§ **WHAT YOU ARE ASKED TO DO**
The stretch from the line with "root of tail: (742, 735)" through the line with "right eye: (120, 252)" in the records below: write it out exactly, and nothing else.
[Opening EXTRACTED RECORDS section]
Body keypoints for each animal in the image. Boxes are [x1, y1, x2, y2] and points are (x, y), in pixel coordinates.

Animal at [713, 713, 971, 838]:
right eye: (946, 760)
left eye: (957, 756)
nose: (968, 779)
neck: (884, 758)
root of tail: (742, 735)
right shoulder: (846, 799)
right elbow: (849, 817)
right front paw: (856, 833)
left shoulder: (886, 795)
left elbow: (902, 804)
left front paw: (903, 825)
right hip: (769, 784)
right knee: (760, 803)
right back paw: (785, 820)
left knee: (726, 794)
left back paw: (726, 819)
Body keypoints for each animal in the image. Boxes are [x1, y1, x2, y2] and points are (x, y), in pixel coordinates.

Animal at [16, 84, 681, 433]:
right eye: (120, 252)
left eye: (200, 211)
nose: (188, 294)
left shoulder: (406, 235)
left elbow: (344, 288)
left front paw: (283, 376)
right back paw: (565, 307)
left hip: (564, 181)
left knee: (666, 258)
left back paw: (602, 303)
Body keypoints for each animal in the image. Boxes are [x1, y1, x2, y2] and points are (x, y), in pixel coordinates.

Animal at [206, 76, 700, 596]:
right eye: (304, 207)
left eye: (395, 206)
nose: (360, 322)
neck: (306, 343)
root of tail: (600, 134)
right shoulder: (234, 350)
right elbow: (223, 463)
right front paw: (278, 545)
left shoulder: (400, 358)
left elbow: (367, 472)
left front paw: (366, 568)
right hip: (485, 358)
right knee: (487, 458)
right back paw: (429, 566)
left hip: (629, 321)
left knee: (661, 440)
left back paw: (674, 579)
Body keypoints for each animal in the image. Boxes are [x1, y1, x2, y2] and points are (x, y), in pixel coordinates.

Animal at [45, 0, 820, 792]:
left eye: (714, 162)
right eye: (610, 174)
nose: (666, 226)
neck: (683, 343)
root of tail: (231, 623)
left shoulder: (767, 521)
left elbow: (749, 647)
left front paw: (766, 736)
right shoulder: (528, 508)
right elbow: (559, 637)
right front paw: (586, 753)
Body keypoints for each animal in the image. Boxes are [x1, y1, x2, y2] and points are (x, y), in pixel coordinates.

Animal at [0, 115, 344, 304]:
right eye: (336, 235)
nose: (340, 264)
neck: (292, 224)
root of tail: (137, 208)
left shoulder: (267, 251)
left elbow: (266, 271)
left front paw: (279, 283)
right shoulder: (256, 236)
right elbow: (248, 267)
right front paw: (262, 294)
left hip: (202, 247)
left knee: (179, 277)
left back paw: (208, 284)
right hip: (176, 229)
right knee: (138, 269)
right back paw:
[Closing EXTRACTED RECORDS section]
§ **RESPONSE TO THIS TASK**
root of tail: (742, 735)
right shoulder: (846, 799)
right elbow: (849, 817)
right front paw: (856, 833)
left shoulder: (886, 795)
left elbow: (902, 804)
left front paw: (903, 825)
right hip: (769, 784)
right knee: (760, 803)
right back paw: (785, 820)
left knee: (726, 794)
left back paw: (726, 819)
Body keypoints for each animal in the image. Boxes are [x1, y1, x2, y2] and points are (x, y), in pixel coordinates.

Animal at [16, 84, 681, 433]:
right eye: (120, 252)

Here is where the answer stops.